Fox & Friends has recently been using Fox Business host Stuart Varney's regular appearances to attack efforts to end tax subsidies enjoyed by the oil industry, despite Varney having recommended “get[ting] rid of them” less than a year ago. On this morning's edition, Varney was aided by co-host Brian Kilmeade, who stated as “fact” that oil companies pay a much higher effective tax rate than other companies, a claim that is not only disputed but has been estimated by one tax activist group to be significantly misleading:
VARNEY: Since when do we have taxpayer giveaways to the oil companies? Show me the check, Mr. President.
KILMEADE: Define it correctly.
VARNEY: Show me the check. All companies in America, when they invest in equipment, get a tax break on that investment. The oil companies included. The president says that is a subsidy. It is not. It is not a payment of money from the Treasury to an oil company. All that -- I mean, do you get a payment from the Treasury when you have a break on your mortgage, on your interest? Of course you don't. He's confusing everybody with this use of the word “subsidy.”
KILMEADE: And here's the fact: Oil companies pay an effective tax rate of 41.1 percent when the average corporate tax's effective rate is 26 percent. They're already paying on average $86 million a day in taxes while hiring 9.2 million people.
Later in the segment, co-host Gretchen Carlson bemoaned the fact that President Obama might find public support for legislative efforts to roll back oil and gas company tax subsidies, complaining that the public wouldn't “dig deep to find out all the stuff that Brian just said.” But Kilmeade didn't “dig deep” at all. The numbers he cited were provided by the American Petroleum Institute (API), the trade association for the oil and natural gas industry:
America's oil and natural gas industry supports 9.2 million jobs and 7.7 percent of our nation's GDP. The industry provides higher-than-average wages and helps ensure our nation's energy security. In the process, the industry generates tax revenues that contribute billions of dollars every year to federal, state and local government.
As a tremendous source of revenue that fuels the U.S. economy, major energy producers pay their fair share: the oil and natural gas industry pays income taxes, royalties and other fees totaling nearly $86 million every day. The industry also pays the federal government significant rents, royalties and lease payments for production--totaling more than $100 billion since 2000.
Supporting our economy, U.S. energy companies pay income taxes at an effective rate far higher than most other manufacturing companies. In 2010, oil and natural gas industry income tax expenses (as a share of net income before income taxes) averaged 41.1 percent, compared to 26.5 percent for other S&P Industrial companies.

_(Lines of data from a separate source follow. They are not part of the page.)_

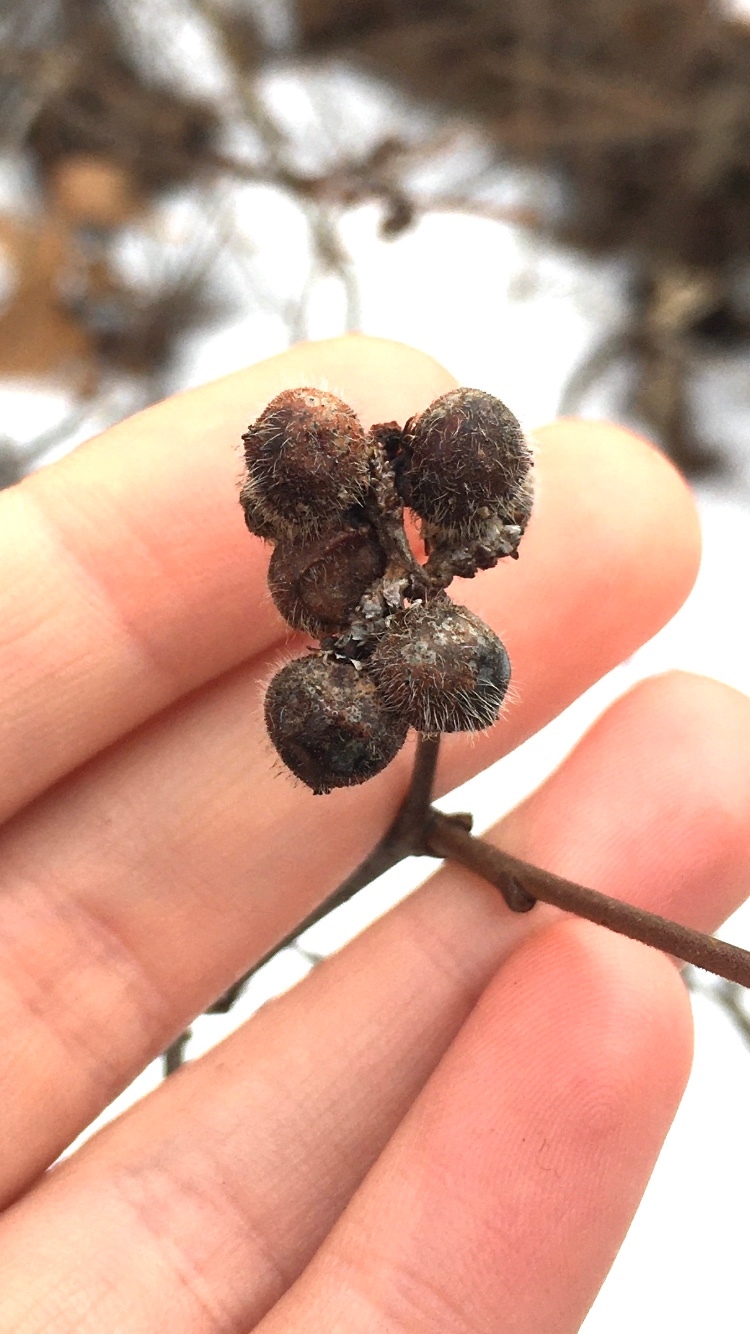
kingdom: Plantae
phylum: Tracheophyta
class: Magnoliopsida
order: Sapindales
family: Anacardiaceae
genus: Rhus
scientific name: Rhus aromatica
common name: Aromatic sumac
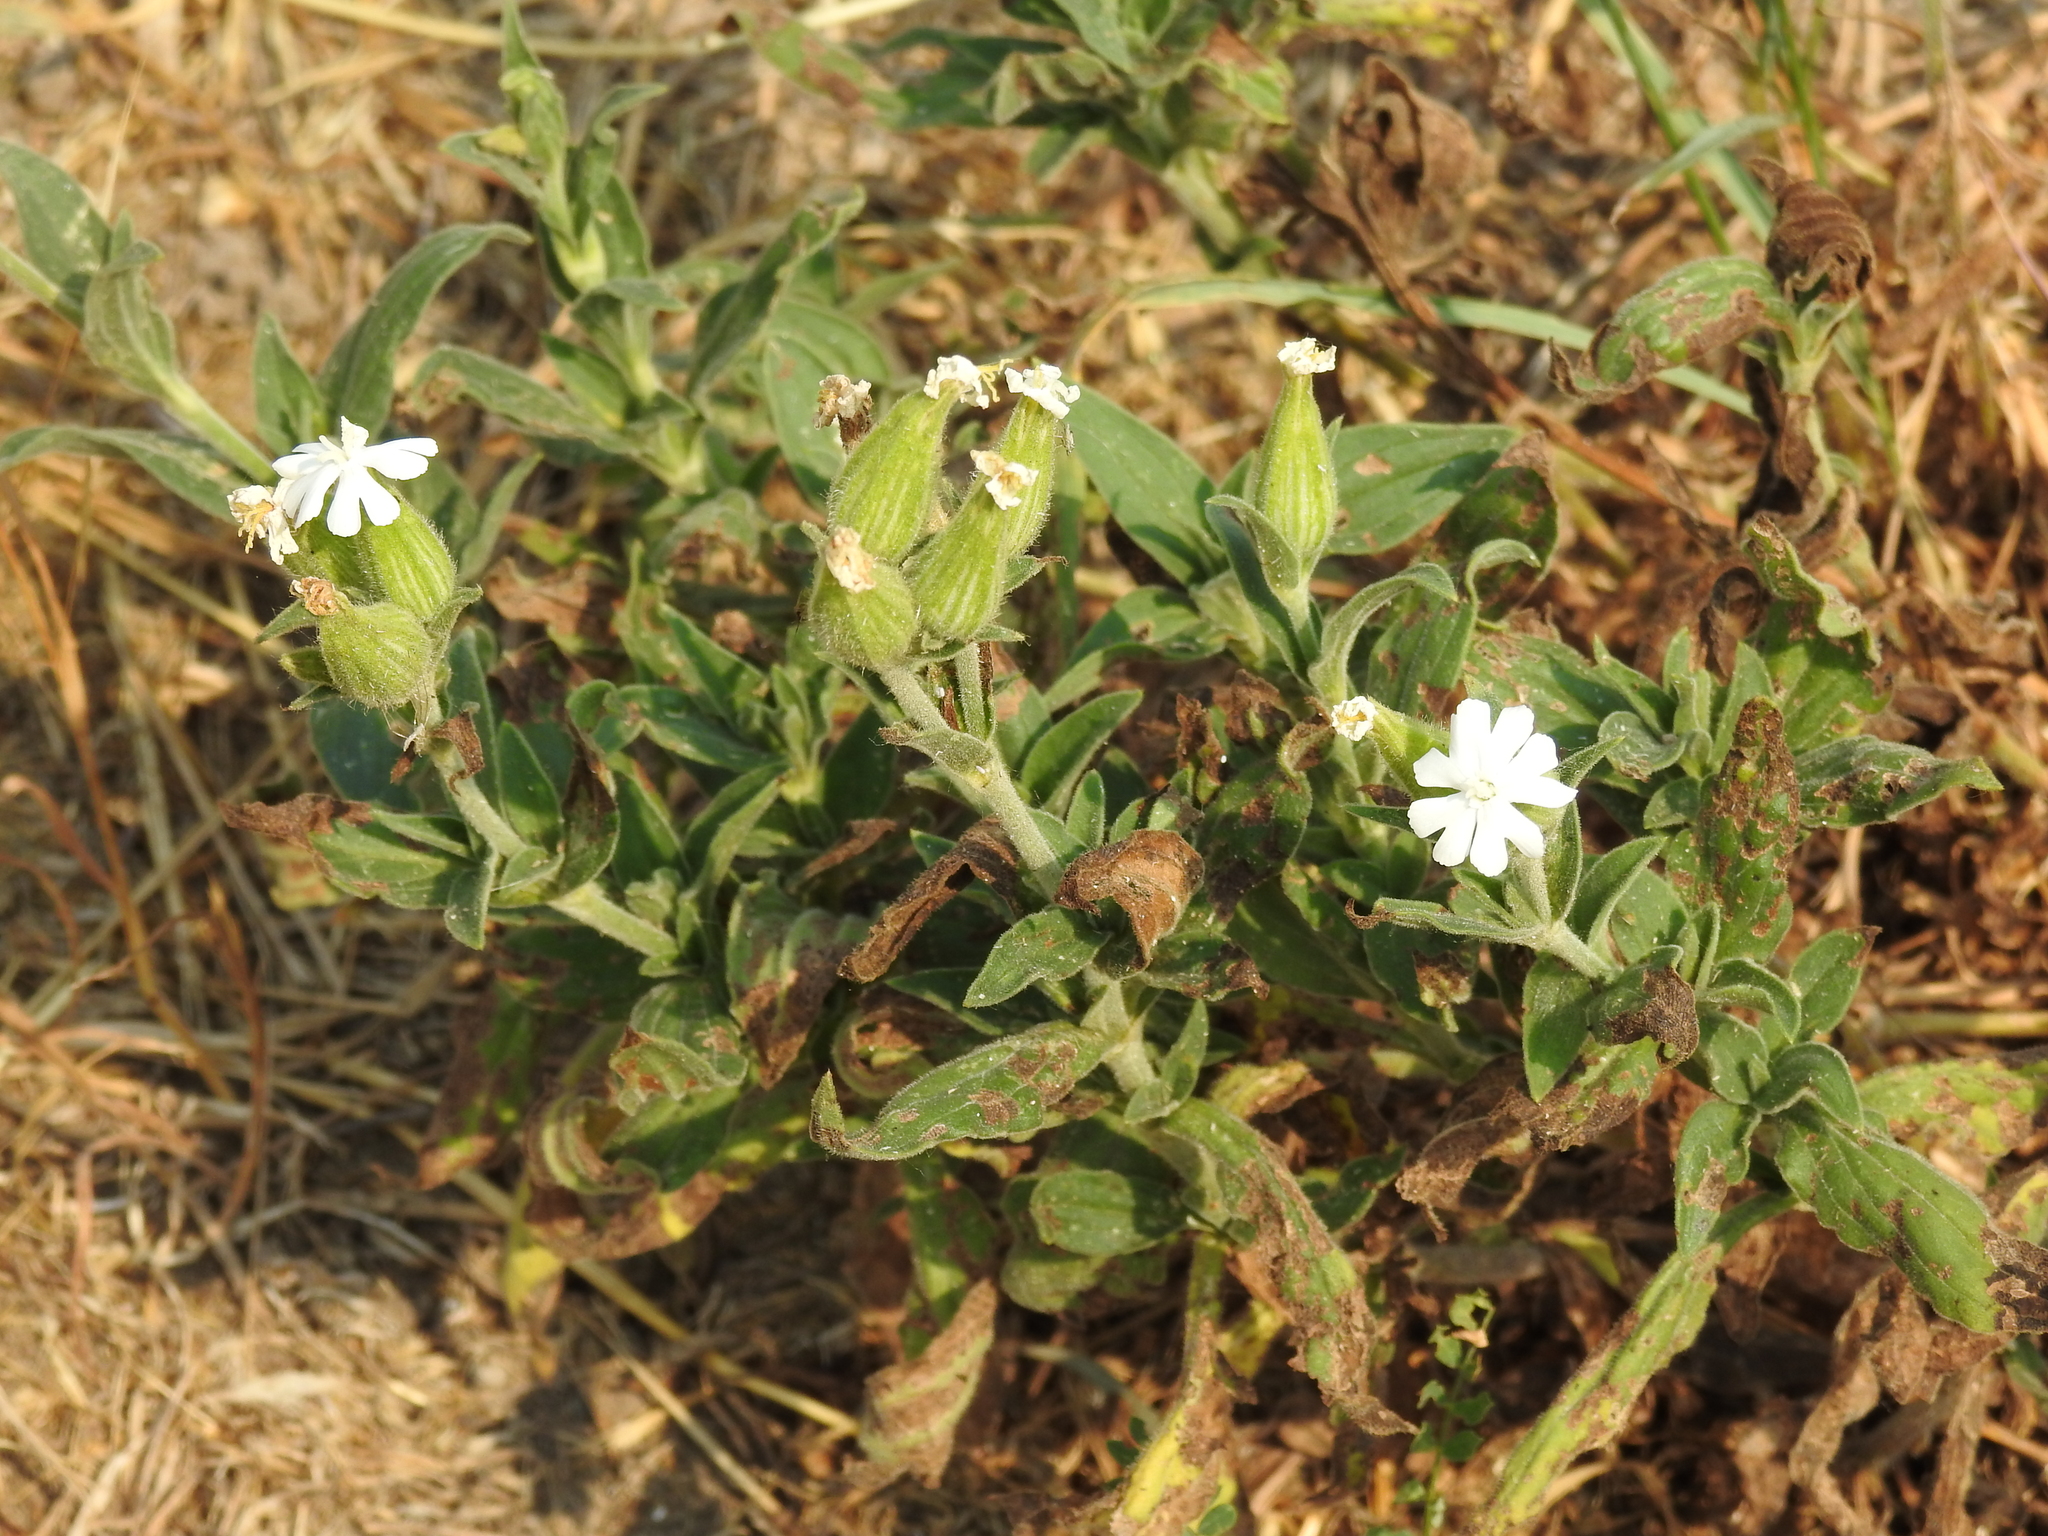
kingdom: Plantae
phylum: Tracheophyta
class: Magnoliopsida
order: Caryophyllales
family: Caryophyllaceae
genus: Silene
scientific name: Silene latifolia
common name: White campion
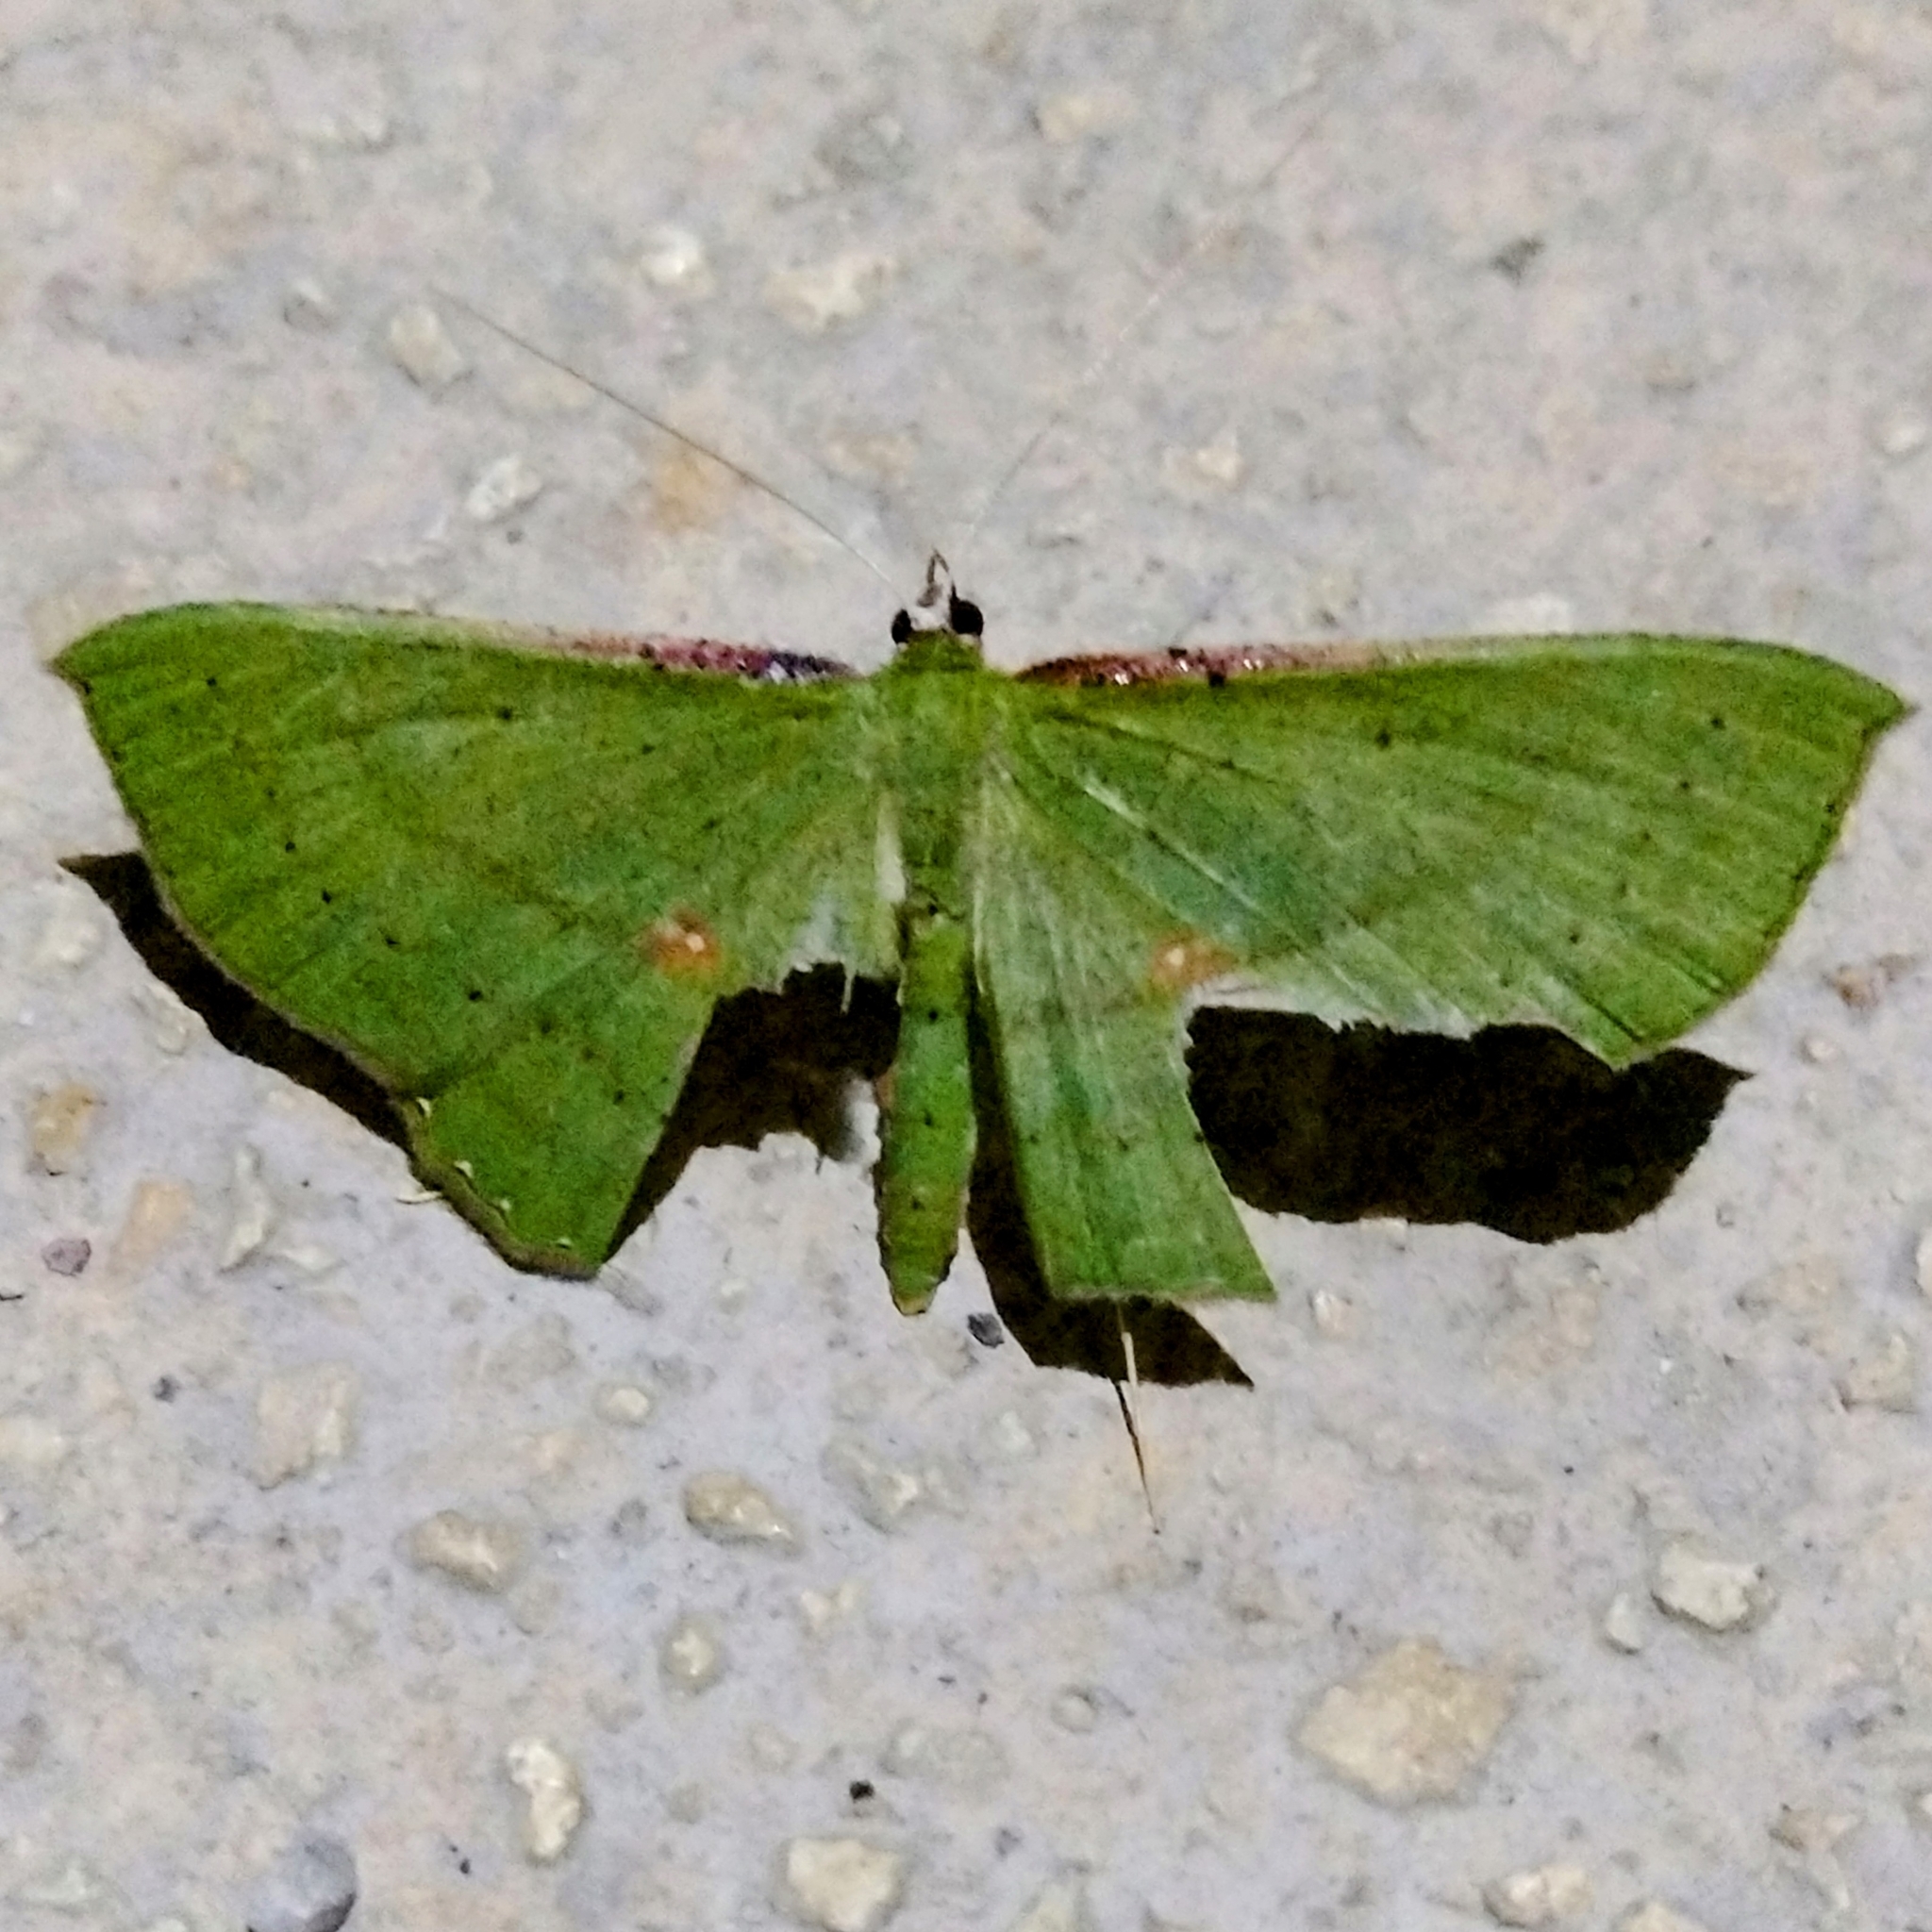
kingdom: Animalia
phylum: Arthropoda
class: Insecta
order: Lepidoptera
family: Geometridae
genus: Ametris
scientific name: Ametris nitocris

But despite Kilmeade presenting these oil industry-provided numbers as “fact,” the actual tax rate that oil companies pay has been estimated by others to be much lower. In fact, a report by the Citizens for Tax Justice (CTJ) showed that the effective tax rate paid by companies like Exxon Mobil is significantly lower than the tax rate paid by companies in other industries, when you don't count taxes paid to other nations. A March 23 Reuters analysis explained how the oil industry arrives at its inflated numbers:
The difference between the effective tax rate cited by Exxon and lower rates cited by groups such as Citizens for Tax Justice, a left-leaning tax activist group, has several causes.
One is that the company counts foreign taxes paid, while Citizens for Tax Justice does not. Another is that Exxon counts deferred taxes, as well, but the consumer group does not. Still another is which profits are counted by the company and critics.
There are other technical variations shaping the calculations of effective tax rates, but these subtleties are often lost in the sound bites of the ongoing tax policy debate.
Reuters also provided a graphic illustrating the discrepancy between the API's estimates and the CTJ estimates:
An June 1, 2011, CTJ analysis estimated Exxon Mobil's effective tax rate as averaging 14.2 percent from 2008-2010, having paid $2,783,000 in taxes on more than $19 million in profits. Additionally, The New York Times highlighted an estimate by Aswath Damodaran, a professor of finance at NYU's Stern School of Business, which put the effective federal tax rate for “petroleum producing” industries at 11.3 percent in 2009:
The API uses methods such as including taxes paid to foreign countries to claim that oil companies' tax rates are much higher than that of other companies, which CTJ does not include. What is clear, however, is that the discrepancy shows that the industry-provided numbers are not “fact,” despite Kilmeade presenting them as such.